Force est de constater aujourd'hui, monsieur le ministre, que, en partie pour ces raisons, mais pas uniquement – je pourrais aussi évoquer le sujet des poteaux –, 830 000 logements et locaux professionnels sont actuellement non raccordables à la fibre dans les 106 communes classées en ZTD.

Plusieurs questions se posent. Comment l'État, qui a annoncé l'objectif de couvrir 100 % du territoire en fibre optique d'ici à 2025, compte-t-il reprendre la main afin de garantir une couverture en fibre complète dans les ZTD ? Souhaitez-vous faire évoluer le cadre réglementaire de ces zones selon les mêmes exigences que celles en vigueur dans les zones AMII ? Interdirez-vous la fermeture du réseau cuivre tant que les déploiements ne sont pas totalement achevés, comme le souhaitent l'Association des villes et collectivités pour les communications électroniques et l'audiovisuel (Avicca) et les 106 communes de la ZTD ? Dans ce cas, quelle serait l'échelle territoriale pertinente de la fermeture ?

Enfin, sera-t-il question de faciliter les déploiements, en révisant les règles actuelles d'utilisation des appuis communs Enedis, comme cela a été fait s'agissant des raccordements en fibre ?

Mme la présidente. La parole est à M. le ministre délégué.

M. Jean-Noël Barrot, ministre délégué auprès du ministre de l'économie, des finances et de la souveraineté industrielle et numérique, chargé de la transition numérique et des télécommunications. Madame la sénatrice Patricia Demas, vous attirez l'attention du Gouvernement sur le déploiement de la fibre au sein de la ZTD, qui est un sujet de préoccupation que nous partageons.

Permettez-moi, tout d'abord, de saluer le travail conjoint de l'ensemble des acteurs économiques, des élus locaux, des parlementaires et des collectivités locales, y compris dans votre département des Alpes-Maritimes, qui permet à la France, au sein de l'Union européenne, de figurer en première place s'agissant du déploiement de la fibre.

En effet, en moins de dix ans de déploiement, 72 % des locaux sont éligibles à une offre fibre et plus de 80 % le sont à une offre très haut débit au moyen d'une technologie filaire.
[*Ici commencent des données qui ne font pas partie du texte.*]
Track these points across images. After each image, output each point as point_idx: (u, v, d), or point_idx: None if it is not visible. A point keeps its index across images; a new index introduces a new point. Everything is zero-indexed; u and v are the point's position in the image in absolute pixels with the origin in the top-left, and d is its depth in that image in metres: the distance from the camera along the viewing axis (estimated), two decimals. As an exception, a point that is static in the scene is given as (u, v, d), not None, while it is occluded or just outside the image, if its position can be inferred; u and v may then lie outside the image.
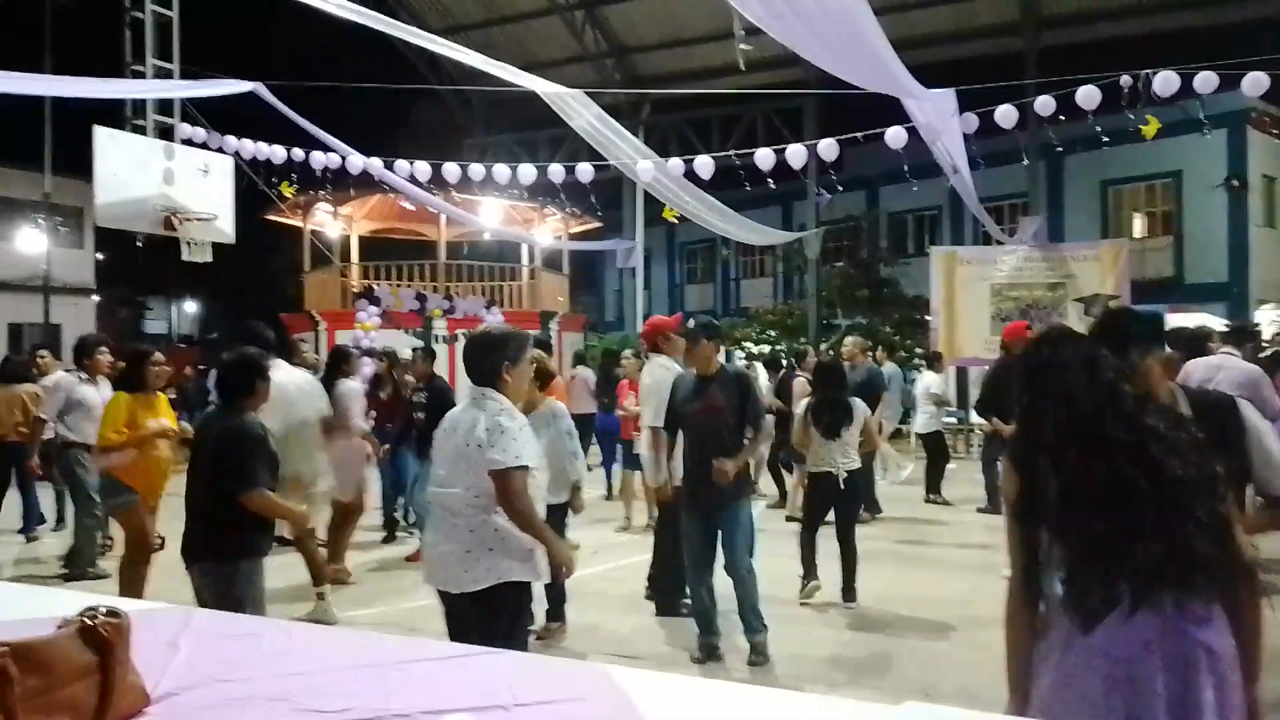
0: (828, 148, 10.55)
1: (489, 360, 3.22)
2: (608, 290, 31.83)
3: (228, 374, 3.99)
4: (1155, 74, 8.85)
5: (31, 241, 22.03)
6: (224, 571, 3.78)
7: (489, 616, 3.09)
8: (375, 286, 18.35)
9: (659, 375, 5.57)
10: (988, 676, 2.42)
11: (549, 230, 21.21)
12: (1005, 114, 9.15)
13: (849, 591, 5.96)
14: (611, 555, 7.05)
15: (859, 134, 10.21)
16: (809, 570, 6.01)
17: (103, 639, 1.71)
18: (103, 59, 12.66)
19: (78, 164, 15.24)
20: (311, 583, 5.62)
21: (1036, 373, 1.91)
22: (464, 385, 3.40)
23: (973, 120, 9.11)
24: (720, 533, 4.73)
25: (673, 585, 5.45)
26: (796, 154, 10.87)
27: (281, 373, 5.46)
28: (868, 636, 5.36)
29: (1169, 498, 1.59)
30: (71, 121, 13.70)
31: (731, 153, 11.70)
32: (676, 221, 15.43)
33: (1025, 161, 16.33)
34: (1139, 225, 21.60)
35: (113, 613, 1.77)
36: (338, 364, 6.83)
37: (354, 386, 6.71)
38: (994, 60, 17.52)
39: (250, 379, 3.96)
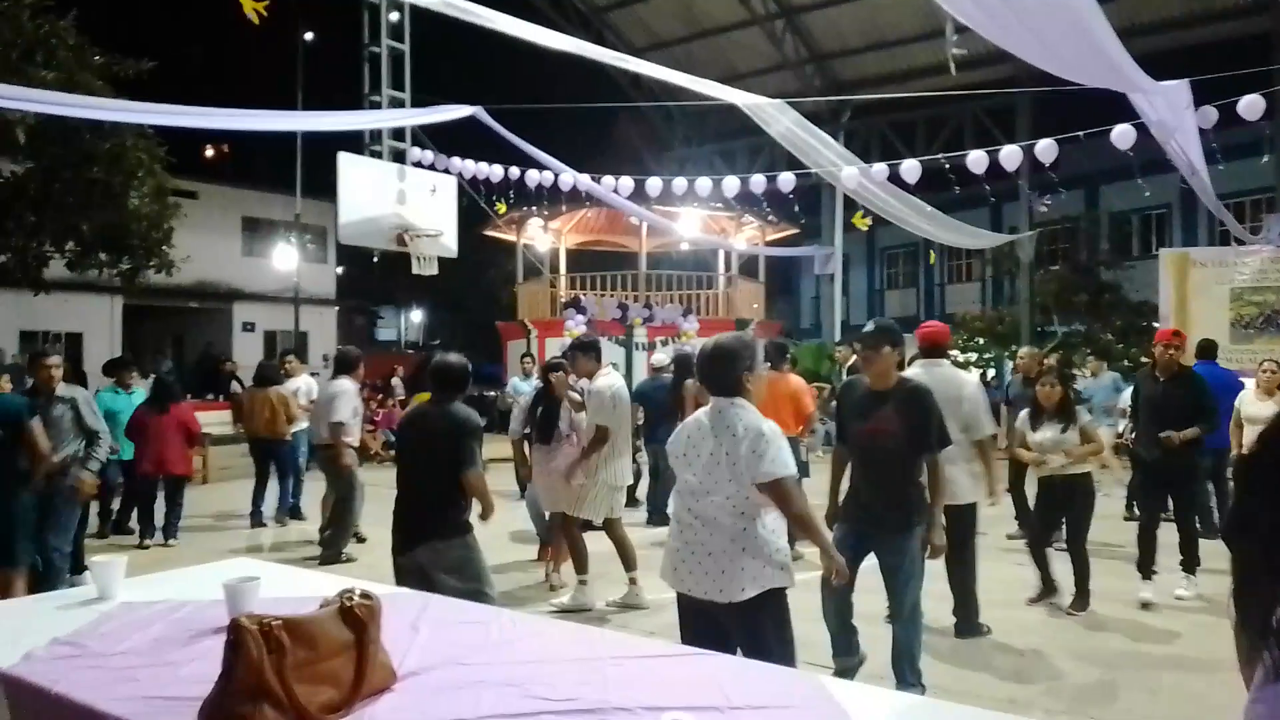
0: (1045, 149, 9.93)
1: (730, 371, 3.22)
2: (804, 297, 31.41)
3: (446, 373, 4.36)
4: None
5: (284, 258, 24.56)
6: (455, 544, 4.16)
7: (756, 625, 3.09)
8: (581, 296, 19.18)
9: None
10: (1230, 717, 2.23)
11: (745, 238, 21.27)
12: (1250, 104, 8.25)
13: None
14: (808, 565, 6.94)
15: (1080, 133, 9.55)
16: (1049, 583, 5.97)
17: (358, 619, 1.94)
18: (345, 90, 14.01)
19: (322, 187, 16.91)
20: (624, 568, 6.13)
21: None
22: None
23: (1211, 113, 8.27)
24: (880, 564, 4.17)
25: (970, 607, 5.35)
26: (1010, 155, 10.30)
27: (608, 380, 6.19)
28: (1088, 659, 4.99)
29: None
30: (319, 148, 15.19)
31: (940, 156, 11.29)
32: (866, 229, 15.06)
33: (1271, 154, 14.66)
34: None
35: (366, 595, 2.00)
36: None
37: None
38: (1235, 44, 15.85)
39: (465, 378, 4.38)
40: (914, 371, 5.29)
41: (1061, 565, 5.96)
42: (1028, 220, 18.90)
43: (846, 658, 4.37)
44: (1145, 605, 5.91)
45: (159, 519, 8.40)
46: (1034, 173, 16.57)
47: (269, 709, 1.70)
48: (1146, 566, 6.09)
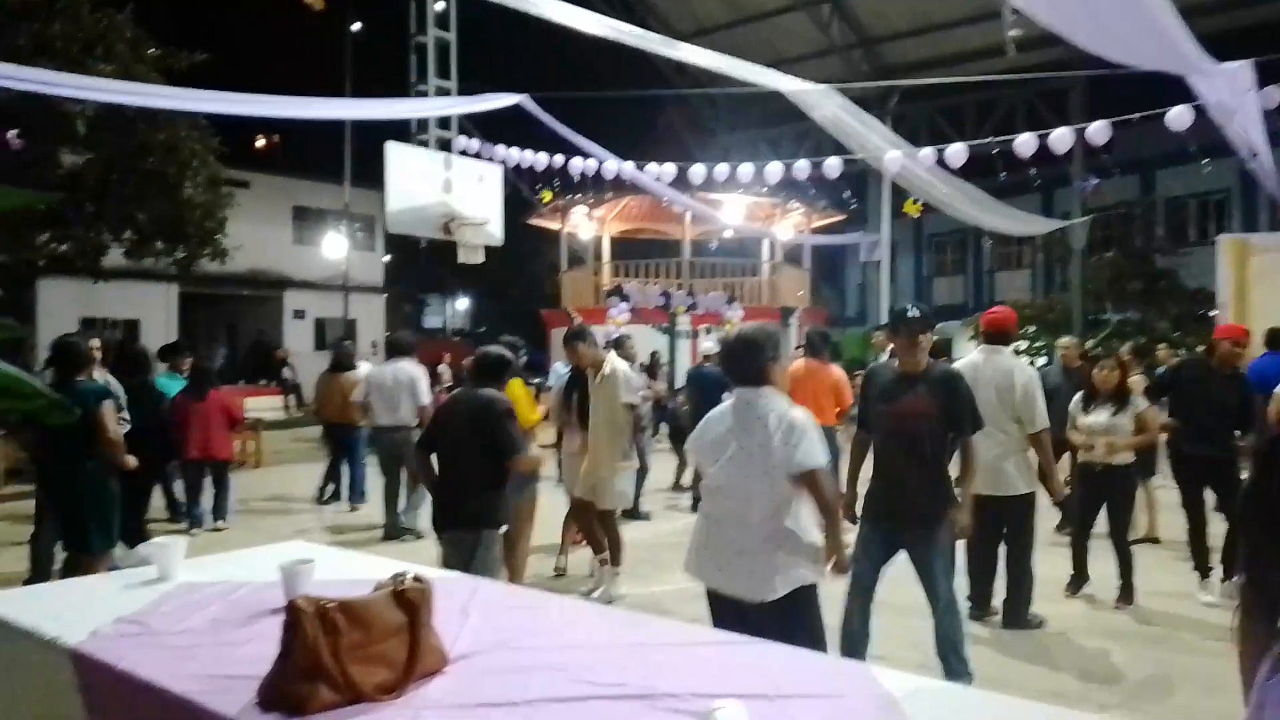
0: (1098, 131, 9.68)
1: (754, 360, 3.17)
2: (850, 284, 31.12)
3: (482, 362, 4.46)
4: None
5: (334, 246, 24.91)
6: (468, 538, 4.12)
7: (788, 621, 3.00)
8: (624, 284, 19.22)
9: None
10: None
11: (790, 225, 21.11)
12: (1316, 84, 8.01)
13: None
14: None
15: (1133, 115, 9.29)
16: (1082, 572, 5.85)
17: (411, 602, 1.96)
18: (391, 79, 14.15)
19: (371, 176, 17.11)
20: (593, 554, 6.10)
21: None
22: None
23: (1274, 94, 8.00)
24: (911, 558, 4.04)
25: (1021, 598, 5.30)
26: (1062, 138, 10.07)
27: (618, 363, 6.08)
28: (1141, 653, 4.89)
29: None
30: (367, 138, 15.40)
31: (990, 140, 11.07)
32: (918, 215, 14.85)
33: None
34: None
35: (418, 579, 2.03)
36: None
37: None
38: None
39: (500, 367, 4.44)
40: (973, 357, 5.23)
41: (1106, 557, 5.85)
42: (1080, 206, 18.50)
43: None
44: (1209, 605, 5.69)
45: (207, 503, 8.57)
46: (1087, 157, 16.23)
47: (325, 689, 1.74)
48: (1203, 565, 5.84)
Le plan France Très Haut Débit, lancé en 2013, vise un déploiement du très haut débit pour tous nos concitoyens, vous l'avez rappelé.
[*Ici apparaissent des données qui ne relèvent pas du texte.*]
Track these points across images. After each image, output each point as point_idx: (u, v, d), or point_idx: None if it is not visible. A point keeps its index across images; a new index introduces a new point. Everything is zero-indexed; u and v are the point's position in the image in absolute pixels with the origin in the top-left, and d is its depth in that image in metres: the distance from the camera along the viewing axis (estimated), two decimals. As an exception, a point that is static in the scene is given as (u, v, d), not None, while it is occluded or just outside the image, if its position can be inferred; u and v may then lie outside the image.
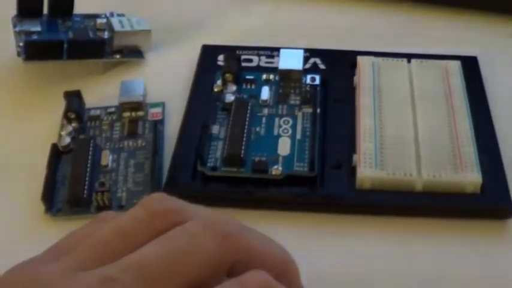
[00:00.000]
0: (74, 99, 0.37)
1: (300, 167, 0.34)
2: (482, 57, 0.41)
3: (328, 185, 0.33)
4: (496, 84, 0.40)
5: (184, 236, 0.22)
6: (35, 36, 0.39)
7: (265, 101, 0.37)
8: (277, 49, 0.40)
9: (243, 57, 0.40)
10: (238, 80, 0.38)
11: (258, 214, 0.33)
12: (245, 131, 0.35)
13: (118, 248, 0.22)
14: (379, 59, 0.39)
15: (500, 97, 0.39)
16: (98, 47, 0.40)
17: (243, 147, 0.34)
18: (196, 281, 0.22)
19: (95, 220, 0.25)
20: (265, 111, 0.37)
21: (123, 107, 0.37)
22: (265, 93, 0.38)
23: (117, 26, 0.41)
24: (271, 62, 0.40)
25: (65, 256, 0.23)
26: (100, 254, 0.22)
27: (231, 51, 0.40)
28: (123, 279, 0.21)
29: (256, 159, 0.34)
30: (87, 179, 0.33)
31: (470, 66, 0.40)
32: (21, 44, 0.39)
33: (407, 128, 0.35)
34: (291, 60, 0.39)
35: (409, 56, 0.40)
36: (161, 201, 0.24)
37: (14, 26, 0.40)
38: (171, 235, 0.22)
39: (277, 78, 0.38)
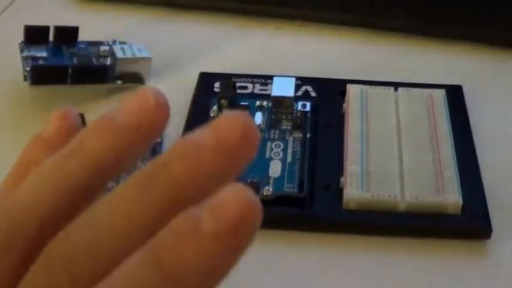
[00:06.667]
0: (77, 122, 0.39)
1: (290, 188, 0.35)
2: (467, 86, 0.42)
3: (316, 205, 0.35)
4: (479, 112, 0.41)
5: None
6: (41, 62, 0.41)
7: (258, 125, 0.39)
8: (271, 77, 0.41)
9: (238, 84, 0.42)
10: (233, 106, 0.40)
11: (249, 232, 0.34)
12: (238, 153, 0.37)
13: None
14: (368, 87, 0.41)
15: (483, 124, 0.40)
16: (101, 73, 0.42)
17: (236, 169, 0.36)
18: None
19: None
20: (258, 135, 0.38)
21: (123, 130, 0.39)
22: (258, 118, 0.39)
23: (119, 53, 0.42)
24: (265, 89, 0.42)
25: None
26: None
27: (227, 78, 0.42)
28: None
29: (249, 180, 0.35)
30: (88, 197, 0.35)
31: (455, 95, 0.41)
32: (27, 69, 0.41)
33: (392, 152, 0.37)
34: (283, 87, 0.40)
35: (396, 85, 0.41)
36: None
37: (21, 51, 0.41)
38: None
39: (270, 104, 0.40)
Pour atteindre cet objectif, et au regard du régime notifié en vigueur pour ce plan, ainsi que conformément aux règles d'attribution en matière d'aides d'État, les subventions sont mobilisées seulement sur la zone moins dense du territoire où la carence de l'initiative privée est établie. Sur les 20 milliards d'euros d'investissements effectués en dix ans, plus de 3,3 milliards d'euros sont du ressort de l'État.

Le cadre réglementaire de l'Autorité de régulation des communications électroniques, des postes et de la distribution de la presse (Arcep), précisant les modalités de l'accès aux lignes de fibre optique jusqu'à l'abonné, dites FttH (Fiber to the Home), a considéré qu'il était économiquement viable pour plusieurs opérateurs de déployer leurs propres réseaux à proximité des logements situés dans ces zones de forte densité.

Une évolution législative, comme vous le suggérez, visant à renforcer cette recommandation de complétude pourrait soulever des questions relatives à la prévisibilité et à la stabilité du cadre législatif et réglementaire du déploiement de la fibre en France, au sein duquel les acteurs privés ont pris leurs décisions d'investissement ; autrement dit, cela équivaudrait à un changement des règles du jeu une fois que la partie a commencé. De plus, cette évolution serait contraire au droit européen en matière d'aides d'État et exposerait donc l'État à des contentieux.

Cela dit, je peux vous assurer que le Gouvernement et mon ministère sont pleinement mobilisés sur ce sujet et travaillent avec l'Arcep afin d'assurer l'accès au très haut débit à l'ensemble de nos concitoyens.